The battle of the sexes has crept on to the trading floors of stock exchanges with the result that women are better investors than men.
A global survey by financial giant Fidelity Investments revealed that in a male-dominated industry, women beat the guys hands down.
The company scrutinised 8 million customer accounts to discover that women save 0.4% more money than men and coincidentally, earn a 0.4% better return on their investments.
“It is a double whammy,” said Alexandra Taussig, Fidelity’s senior vice president for women investors. “The myth that men are better investors is just that – a myth.”
Taussig explained the percentage gap may seem narrow, but over a lifetime of saving, the difference is marked.
Think of Susie
The firm worked out that a man and a woman both on a $50,000 a year salary starting to save at 22 years old would see the woman with a fund worth a significant $250,000 more on retirement.
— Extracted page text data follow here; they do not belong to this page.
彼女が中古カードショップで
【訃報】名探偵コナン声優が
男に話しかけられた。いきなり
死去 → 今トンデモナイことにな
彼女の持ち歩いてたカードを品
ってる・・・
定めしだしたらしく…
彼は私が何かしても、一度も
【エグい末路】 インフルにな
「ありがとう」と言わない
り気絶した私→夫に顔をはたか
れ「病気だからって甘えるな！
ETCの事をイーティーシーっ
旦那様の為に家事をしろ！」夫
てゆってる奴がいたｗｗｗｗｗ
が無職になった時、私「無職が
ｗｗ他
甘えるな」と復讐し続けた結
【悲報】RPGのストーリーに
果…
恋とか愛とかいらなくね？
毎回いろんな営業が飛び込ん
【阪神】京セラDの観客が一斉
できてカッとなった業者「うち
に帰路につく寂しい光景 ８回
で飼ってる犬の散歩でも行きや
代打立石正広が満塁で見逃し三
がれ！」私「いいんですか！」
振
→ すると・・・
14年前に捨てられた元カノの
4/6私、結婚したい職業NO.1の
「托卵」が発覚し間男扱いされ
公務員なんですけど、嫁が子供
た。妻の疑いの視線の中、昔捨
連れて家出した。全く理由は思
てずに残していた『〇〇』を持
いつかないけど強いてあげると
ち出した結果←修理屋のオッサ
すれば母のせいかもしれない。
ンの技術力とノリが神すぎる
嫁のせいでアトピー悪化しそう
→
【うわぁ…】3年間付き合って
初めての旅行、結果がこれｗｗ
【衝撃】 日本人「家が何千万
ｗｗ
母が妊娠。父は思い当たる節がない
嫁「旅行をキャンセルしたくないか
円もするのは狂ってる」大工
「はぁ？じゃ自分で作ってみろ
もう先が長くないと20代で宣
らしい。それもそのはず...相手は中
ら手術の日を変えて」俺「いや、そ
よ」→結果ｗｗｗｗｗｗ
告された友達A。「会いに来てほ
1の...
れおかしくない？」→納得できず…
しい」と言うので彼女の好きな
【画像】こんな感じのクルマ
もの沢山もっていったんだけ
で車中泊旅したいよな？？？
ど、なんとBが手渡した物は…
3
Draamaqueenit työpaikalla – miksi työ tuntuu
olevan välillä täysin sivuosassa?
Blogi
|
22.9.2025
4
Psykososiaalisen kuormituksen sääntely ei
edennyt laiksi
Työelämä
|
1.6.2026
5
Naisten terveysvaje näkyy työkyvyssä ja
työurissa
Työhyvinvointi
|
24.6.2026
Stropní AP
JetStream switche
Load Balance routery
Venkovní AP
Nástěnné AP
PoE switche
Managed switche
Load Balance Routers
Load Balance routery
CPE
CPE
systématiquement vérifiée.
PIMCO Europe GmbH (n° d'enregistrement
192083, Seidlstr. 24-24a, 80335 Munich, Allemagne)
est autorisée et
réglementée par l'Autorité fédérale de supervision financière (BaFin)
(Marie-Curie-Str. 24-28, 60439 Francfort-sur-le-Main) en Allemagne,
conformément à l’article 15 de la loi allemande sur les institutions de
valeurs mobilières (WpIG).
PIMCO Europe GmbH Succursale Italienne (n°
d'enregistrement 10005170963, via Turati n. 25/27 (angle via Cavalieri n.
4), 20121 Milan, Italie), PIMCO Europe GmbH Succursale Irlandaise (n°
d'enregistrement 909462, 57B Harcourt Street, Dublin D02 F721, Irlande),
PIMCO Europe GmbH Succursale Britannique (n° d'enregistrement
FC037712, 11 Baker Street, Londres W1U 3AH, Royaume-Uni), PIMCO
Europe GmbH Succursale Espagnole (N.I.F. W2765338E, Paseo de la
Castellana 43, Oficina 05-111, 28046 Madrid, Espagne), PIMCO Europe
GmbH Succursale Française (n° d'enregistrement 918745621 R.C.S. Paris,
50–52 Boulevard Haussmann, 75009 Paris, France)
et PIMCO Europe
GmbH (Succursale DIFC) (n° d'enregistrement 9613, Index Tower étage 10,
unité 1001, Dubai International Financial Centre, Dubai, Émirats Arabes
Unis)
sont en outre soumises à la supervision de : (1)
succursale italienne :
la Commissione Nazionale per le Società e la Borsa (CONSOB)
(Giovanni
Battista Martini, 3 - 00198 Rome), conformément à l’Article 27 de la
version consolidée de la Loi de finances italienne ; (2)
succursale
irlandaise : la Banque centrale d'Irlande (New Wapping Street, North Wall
The survey asked customers if they thought men or women had the best investment returns last year.
Only 9% thought women were on top, while half thought the victors would be men.
“When women actually take the step of investing, they do a good job,” says Kathleen Murphy, president of personal investing at Fidelity. “It doesn’t surprise us, but I think it will surprise them. The issue is: How do we get women to have the confidence in themselves to take care of something that is fundamental to their future well-being?”
The survey results have had such a profound impact on thinking at Fidelity that marketers now write all their promotional material with a 39 year old customer called Susie in mind.
Men come to heel
She represents the target customer the company so desperately seeks and feels has been ignored for far too long.
To demonstrate the disparity between men and women, Fidelity believes financial services is a male dominated industry aimed at men. Wall Street follows the mould. Less than 10% of American fund managers are women and their number has slowly declined since 2006.
“Everyone in the company knows Susie and says we need to walk in Susie’s high heels,” Murphy says. “Whether it’s financial planning or saving for retirement or retirement income, we pause and ask if this will meet Susie’s standards.”